Although compression allows efficient data storage and transfer, it can potentially create a computation bottleneck. This challenge is not only unsolved but also becomes more serious with the advent of DSAs. As they aggressively improve the performance of the main computation part that used to be the performance bottleneck, they may face the diminishing return suggested by Amdahl’s law: the main computation is now faster and data decompression is the bottleneck now. The performance implications of using compression along with DSAs have not been studied by prior work. To fill this gap of knowledge, we characterized the performance implications of compression formats used in sparse workloads (Copernicus) based on six key metrics, including memory bandwidth utilization, resource utilization, latency, throughput, power consumption, and balance ratio. Copernicus leads architects to knowingly choose the required sparse format and tailor their DSA for their target sparse applications, if necessary.

Improving compute utilization when running sparse matrices

Neural networks that are becoming more and more popular in many applications from image processing to financial problems are another example of sparse problems. Once we train a neural network, several weights get close-to-zero values. As a result, a common practice is to prune those small values because they do not impact the result. Therefore, the 2D matrix representation of the outcome neural network will be a sparse weight matrix.

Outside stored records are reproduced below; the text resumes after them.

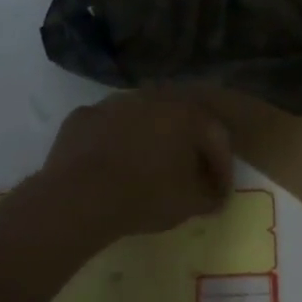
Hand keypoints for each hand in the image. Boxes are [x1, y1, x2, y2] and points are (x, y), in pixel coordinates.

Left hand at [39, 90, 233, 241]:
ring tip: (149, 165)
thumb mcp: (189, 203)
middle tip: (189, 169)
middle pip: (181, 117)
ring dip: (150, 136)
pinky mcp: (85, 115)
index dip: (222, 165)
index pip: (216, 136)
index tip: (220, 191)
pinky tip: (112, 162)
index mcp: (188, 113)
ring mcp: (117, 102)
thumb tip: (215, 194)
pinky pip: (108, 126)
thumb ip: (210, 195)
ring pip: (142, 116)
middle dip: (189, 142)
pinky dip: (115, 140)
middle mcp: (155, 97)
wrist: (79, 197)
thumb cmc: (145, 196)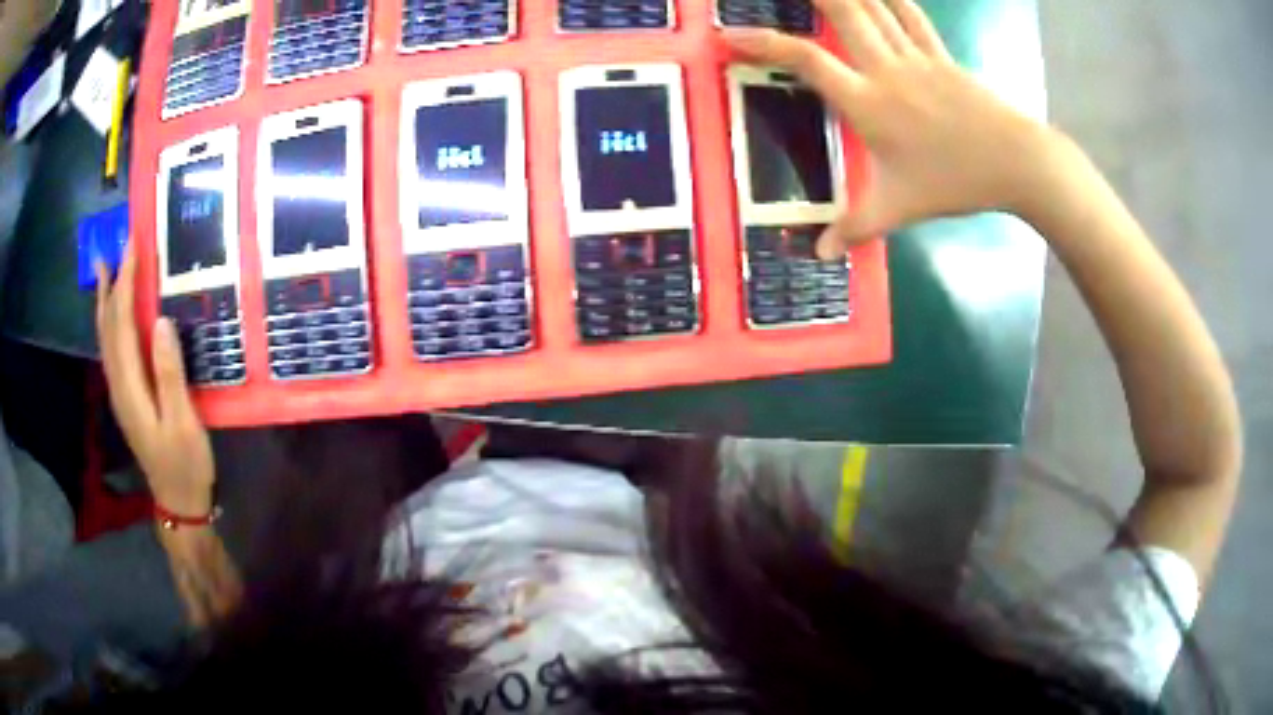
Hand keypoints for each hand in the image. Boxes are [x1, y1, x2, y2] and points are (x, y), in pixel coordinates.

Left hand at [96, 241, 214, 516]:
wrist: (178, 502)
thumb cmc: (185, 464)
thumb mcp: (184, 423)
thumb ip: (169, 374)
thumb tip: (162, 321)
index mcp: (130, 387)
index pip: (122, 324)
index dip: (125, 283)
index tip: (133, 245)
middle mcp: (118, 384)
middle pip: (108, 327)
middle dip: (111, 284)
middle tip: (117, 245)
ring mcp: (120, 392)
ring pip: (106, 338)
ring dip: (105, 301)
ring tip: (104, 269)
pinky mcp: (127, 397)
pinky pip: (112, 350)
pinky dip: (110, 324)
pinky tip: (114, 315)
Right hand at [726, 0, 1066, 257]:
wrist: (1014, 162)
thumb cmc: (954, 182)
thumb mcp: (899, 209)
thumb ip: (854, 228)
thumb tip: (818, 255)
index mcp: (867, 103)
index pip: (806, 62)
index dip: (764, 44)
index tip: (730, 34)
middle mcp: (885, 69)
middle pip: (843, 14)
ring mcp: (915, 58)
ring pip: (874, 8)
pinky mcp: (941, 56)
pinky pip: (912, 17)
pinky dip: (893, 0)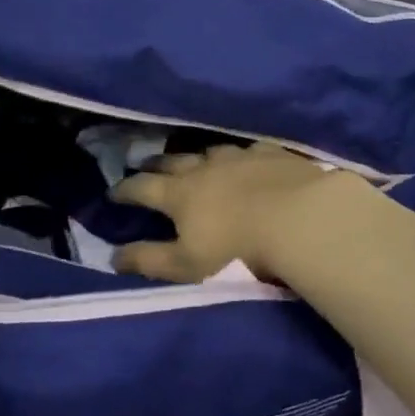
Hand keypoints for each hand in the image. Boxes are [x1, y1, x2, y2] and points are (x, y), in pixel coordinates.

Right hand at [109, 143, 365, 281]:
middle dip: (155, 164)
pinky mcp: (274, 155)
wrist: (301, 221)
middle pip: (173, 161)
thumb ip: (148, 260)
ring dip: (197, 156)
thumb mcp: (186, 265)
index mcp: (180, 194)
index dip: (125, 190)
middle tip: (145, 164)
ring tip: (194, 160)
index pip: (143, 188)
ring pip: (211, 151)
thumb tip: (113, 256)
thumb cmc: (237, 251)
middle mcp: (206, 168)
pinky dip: (241, 155)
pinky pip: (250, 150)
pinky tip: (246, 158)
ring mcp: (241, 157)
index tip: (113, 192)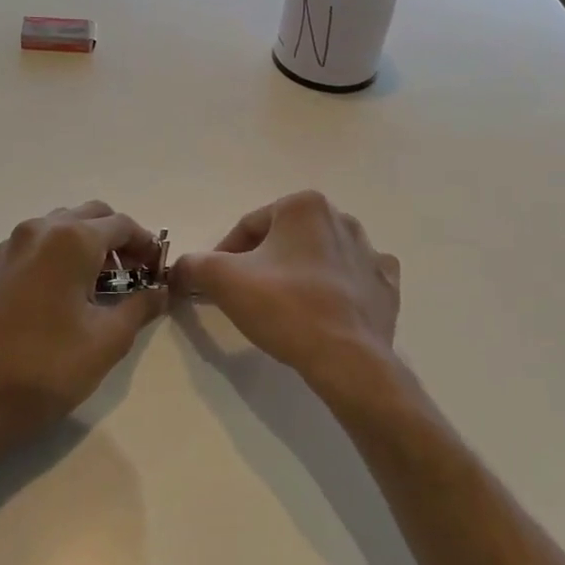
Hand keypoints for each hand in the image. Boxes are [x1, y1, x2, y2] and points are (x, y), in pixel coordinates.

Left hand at [0, 201, 165, 442]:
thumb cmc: (50, 367)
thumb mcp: (109, 338)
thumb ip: (141, 305)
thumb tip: (159, 290)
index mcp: (71, 240)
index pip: (122, 225)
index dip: (147, 245)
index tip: (159, 271)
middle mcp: (40, 230)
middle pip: (91, 216)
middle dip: (118, 240)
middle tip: (135, 275)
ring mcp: (12, 245)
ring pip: (62, 226)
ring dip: (89, 243)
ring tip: (103, 284)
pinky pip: (39, 244)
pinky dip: (61, 253)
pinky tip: (68, 291)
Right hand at [171, 191, 399, 385]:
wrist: (346, 358)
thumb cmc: (284, 307)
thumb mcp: (223, 280)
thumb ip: (194, 264)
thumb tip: (179, 267)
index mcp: (304, 206)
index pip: (249, 226)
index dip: (224, 254)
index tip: (213, 282)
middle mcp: (341, 218)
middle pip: (285, 239)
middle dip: (262, 262)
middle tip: (245, 295)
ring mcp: (369, 252)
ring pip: (319, 256)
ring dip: (298, 273)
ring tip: (282, 306)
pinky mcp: (386, 284)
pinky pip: (353, 278)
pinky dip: (337, 288)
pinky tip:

Sparsity in neural networks may cause underutilization of computing units at hardware. Such a challenge occurs as a result of optimizing hardware just based on computation without considering what data requires. An example of such effort is accelerating the inference of neural networks using systolic arrays, the highly parallel arrays of computing units (e.g., multiplication and accumulation (MAC) units) for performing matrix multiplication. The dense structure of systolic arrays contradicts the sparse nature of neural network inference and leads to the underutilization of computation. To address this challenge, we proposed creating locally-dense neural networks for efficient inference on systolic arrays (Lodestar). Lodestar is a structured pruning approach that produces neural networks, the non-zero values of which are clustered spatially into locally dense regions that can be compactly stored in memory and efficiently streamed through systolic arrays. Lodestar consists of two key insights: (i) To capture the data reuse pattern in systolic arrays and enable data streaming, modifying the distribution of non-zero values is more influential than minimizing the number of operations or the memory footprint; and (ii) Examining the correlation among the filters rather than the individual filters increases the chances of creating a systolic-friendly neural network. To utilize Lodestar for streaming data from memory through systolic arrays, we proposed efficiently running the inference of CNNs using systolic arrays (Eridanus). Eridanus handles the timing and indexing of streaming dense blocks of data. The evaluations show that Lodestar and Eridanus run the inference of neural networks 8.4x faster than the state of the art. Although by utilizing the proposed techniques we can achieve the high throughput offered by the MAC-based systolic arrays, achieving low latency (not higher throughput) and scalability will still be key challenges. To resolve these challenges, we proposed multiplying matrices efficiently in a scalable systolic architecture (Meissa), which compared to state-of-the-art systolic arrays, offers 1.83x better single-batch inference latency by separating multipliers from the adders rather than combining them in a unified array of MACs.